L’appréciation faite par les juges européens est, comme souvent, casuistique. Elle comporte néanmoins des lignes de force plus générales qui permettront de transposer l’analyse à l’avenir.
En premier lieu, la Cour examine les responsabilités dans l’acquisition de la prescription. En l’espèce, elle considère que les torts sont partagés. D’une part, elle relève que le droit français impose aux juridictions internes « de fixer la date de renvoi en déterminant l’audience à laquelle l’affaire pourra utilement être examinée » (§17). Or en fixant la date de renvoi au-delà de l’échéance du délai de prescription, la Cour d’appel « ne pouvait ignorer qu’une telle décision entraînerait la prescription ». La juridiction européenne estime ainsi que la date fixée n’était pas « utile ». La Cour indique clairement qu’il s’agit là d’un « dysfonctionnement du service public de la justice ».
D’autre part, la Cour relève que le droit interne – par la jurisprudence de la Cour de cassation – impose à la partie civile de s’assurer, de manière active, que l’action menée ne se prescrive pas en cours de procédure.

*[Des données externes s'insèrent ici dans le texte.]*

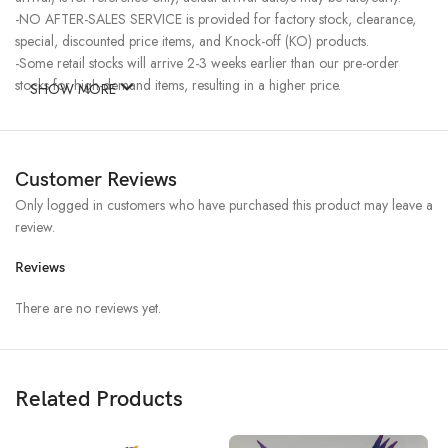
-NO AFTER-SALES SERVICE is provided for factory stock, clearance,
special, discounted price items, and Knock-off (KO) products.
-Some retail stocks will arrive 2-3 weeks earlier than our pre-order
stocks for high-demand items, resulting in a higher price.
SHOW MORE
Customer Reviews
Only logged in customers who have purchased this product may leave a
review.
Reviews
There are no reviews yet.
Related Products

Dans la mesure où la décision de renvoi a été prononcé contradictoirement, le requérant avait les éléments pour faire citer son adversaire et interrompre ainsi la prescription.
En second lieu, la Cour liste les éléments qu’elle prend en considération, lorsque la responsabilité est partagée, pour déterminer si la charge supportée par le requérant était excessive : « i) si le requérant était assisté d’un avocat et s’il a agi avec la diligence requise, ii) si les erreurs commises auraient pu être évitées dès le début, iii) et si les erreurs sont principalement ou objectivement imputables au requérant ou aux autorités compétentes ».
Non-violation de la Convention
En l’espèce, le requérant était bien assisté d’un avocat et il est lui-même un professionnel du droit. « Il ne pouvait ignorer l’étendue de ses obligations procédurales ». Il s’est cependant abstenu de formuler des observations lors de la demande de renvoi de son contradicteur et n’a pas fait citer son adversaire alors même qu’il était informé de la nouvelle date d’audience.
Ces éléments conduisent les juges européens à conclure à la non-violation de la Convention. La démonstration interpelle cependant car elle conduit à faire reposer sur la partie civile la charge de compenser un dysfonctionnement, pourtant reconnu, du service public de la justice.